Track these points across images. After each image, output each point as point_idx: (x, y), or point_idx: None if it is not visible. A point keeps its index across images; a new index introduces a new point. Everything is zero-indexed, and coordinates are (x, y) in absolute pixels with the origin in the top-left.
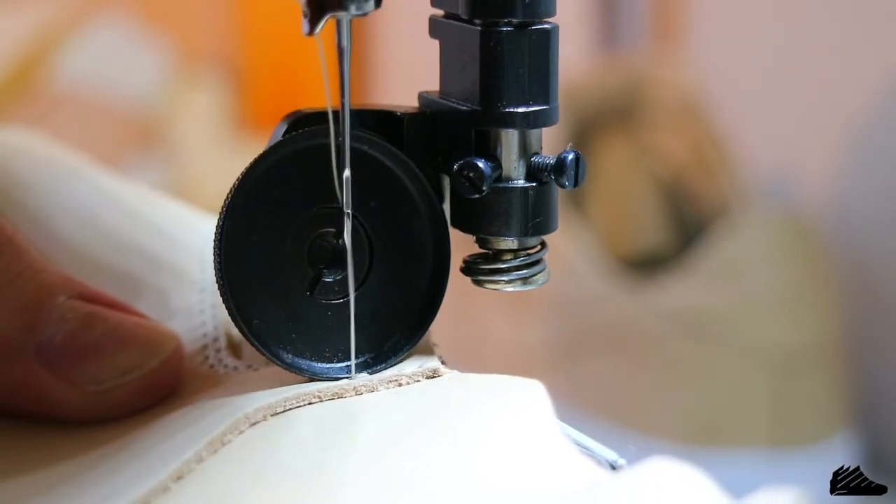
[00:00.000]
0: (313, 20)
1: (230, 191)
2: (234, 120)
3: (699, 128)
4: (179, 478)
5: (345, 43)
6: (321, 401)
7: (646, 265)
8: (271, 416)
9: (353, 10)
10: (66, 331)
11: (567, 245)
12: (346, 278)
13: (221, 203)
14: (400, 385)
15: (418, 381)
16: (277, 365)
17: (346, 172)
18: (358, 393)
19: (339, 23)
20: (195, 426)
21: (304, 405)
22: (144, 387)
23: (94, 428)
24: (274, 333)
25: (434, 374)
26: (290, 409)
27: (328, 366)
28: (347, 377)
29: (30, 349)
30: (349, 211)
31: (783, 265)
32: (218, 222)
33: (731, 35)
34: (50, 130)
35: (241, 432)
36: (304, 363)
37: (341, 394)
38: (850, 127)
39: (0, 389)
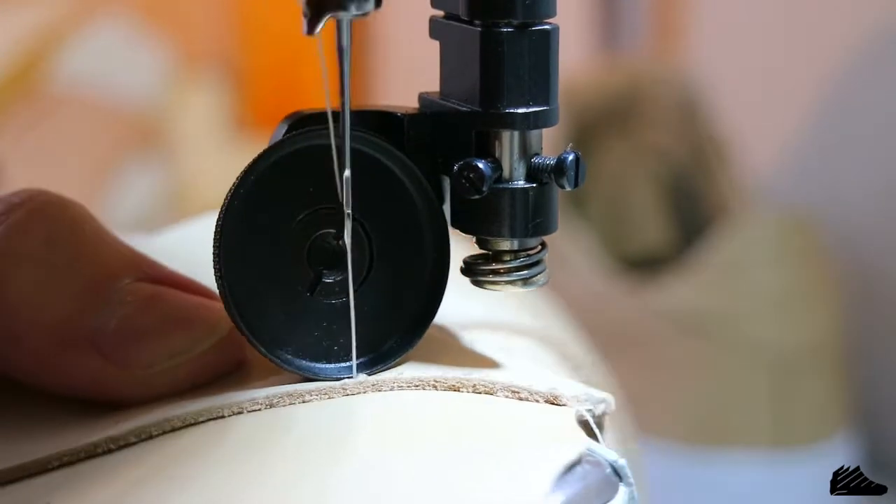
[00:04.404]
0: (312, 20)
1: (229, 191)
2: (234, 120)
3: (699, 128)
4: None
5: (345, 43)
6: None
7: (646, 265)
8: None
9: (353, 10)
10: (122, 314)
11: (567, 245)
12: (346, 279)
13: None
14: (521, 398)
15: (537, 401)
16: (277, 365)
17: (347, 173)
18: (477, 391)
19: (339, 23)
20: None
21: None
22: (195, 369)
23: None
24: (274, 334)
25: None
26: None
27: (328, 366)
28: (348, 377)
29: (85, 334)
30: (349, 211)
31: (783, 265)
32: (217, 223)
33: (731, 35)
34: (50, 130)
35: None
36: (303, 363)
37: (437, 384)
38: (853, 126)
39: (55, 373)
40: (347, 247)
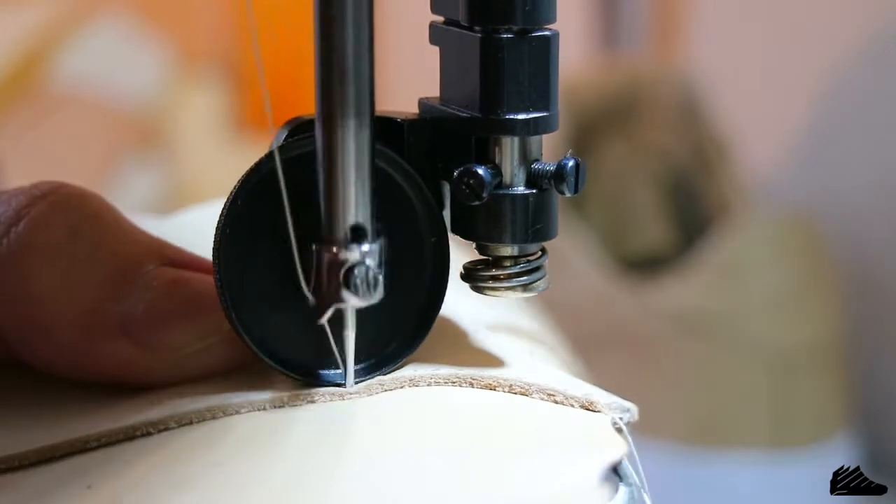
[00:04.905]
0: (321, 310)
1: (229, 196)
2: (234, 120)
3: (699, 128)
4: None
5: (350, 331)
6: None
7: (646, 265)
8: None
9: (357, 302)
10: (149, 299)
11: (567, 245)
12: None
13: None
14: (556, 401)
15: (572, 405)
16: (278, 370)
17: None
18: (513, 391)
19: (344, 311)
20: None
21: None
22: (225, 351)
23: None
24: (274, 339)
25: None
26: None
27: (328, 371)
28: (342, 384)
29: (113, 320)
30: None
31: (784, 265)
32: (217, 229)
33: (732, 35)
34: (50, 130)
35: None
36: (305, 369)
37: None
38: (853, 126)
39: (85, 361)
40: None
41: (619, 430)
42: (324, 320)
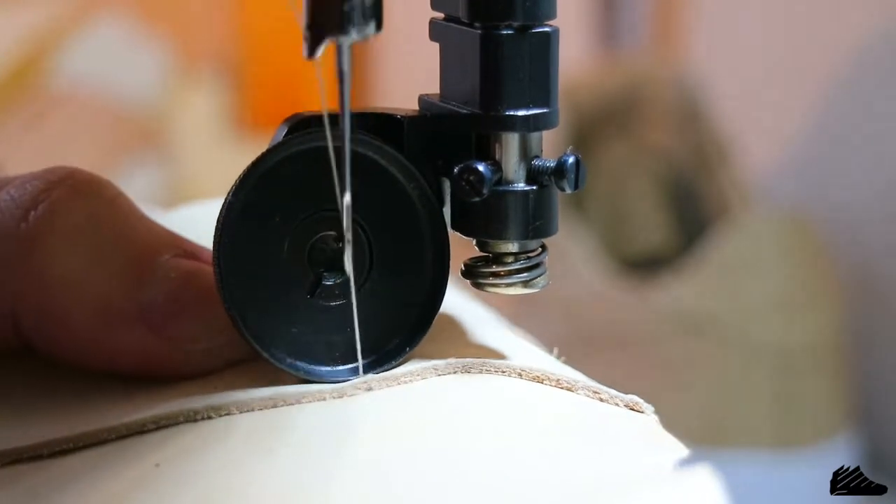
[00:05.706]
0: (313, 44)
1: (229, 192)
2: (234, 120)
3: (699, 128)
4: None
5: (345, 67)
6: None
7: (646, 265)
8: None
9: (353, 34)
10: (168, 289)
11: (567, 245)
12: (346, 281)
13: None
14: (601, 399)
15: (617, 405)
16: (277, 367)
17: (347, 198)
18: (560, 386)
19: (339, 47)
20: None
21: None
22: (245, 344)
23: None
24: (274, 336)
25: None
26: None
27: (329, 368)
28: (348, 379)
29: (132, 309)
30: (349, 236)
31: (784, 265)
32: (217, 224)
33: (732, 35)
34: (50, 130)
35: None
36: (304, 365)
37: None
38: (853, 126)
39: (101, 350)
40: (350, 272)
41: None
42: (317, 55)
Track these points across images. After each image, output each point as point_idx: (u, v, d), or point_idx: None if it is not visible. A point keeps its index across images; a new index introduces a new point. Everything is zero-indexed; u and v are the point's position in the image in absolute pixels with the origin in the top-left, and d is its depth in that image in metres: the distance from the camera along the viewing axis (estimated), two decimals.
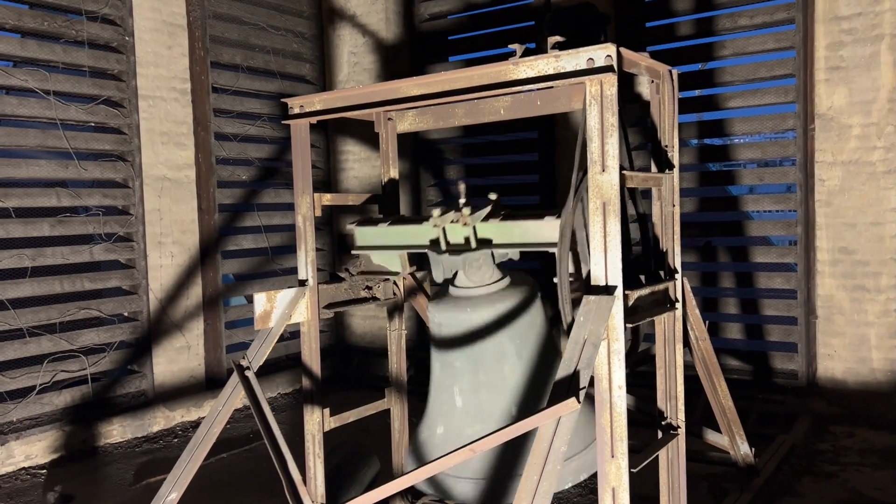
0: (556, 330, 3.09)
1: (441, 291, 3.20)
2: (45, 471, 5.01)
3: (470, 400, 2.99)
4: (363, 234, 3.27)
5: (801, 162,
....
A word-for-word copy of the lines above from the one with "21: (304, 405)" through the one with "39: (0, 389)", inclusive, is the only output wanted.

### TASK RESPONSE
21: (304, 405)
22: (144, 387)
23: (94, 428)
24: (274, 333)
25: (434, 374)
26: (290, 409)
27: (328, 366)
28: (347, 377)
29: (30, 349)
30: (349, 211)
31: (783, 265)
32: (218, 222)
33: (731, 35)
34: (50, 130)
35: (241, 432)
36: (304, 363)
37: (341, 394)
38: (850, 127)
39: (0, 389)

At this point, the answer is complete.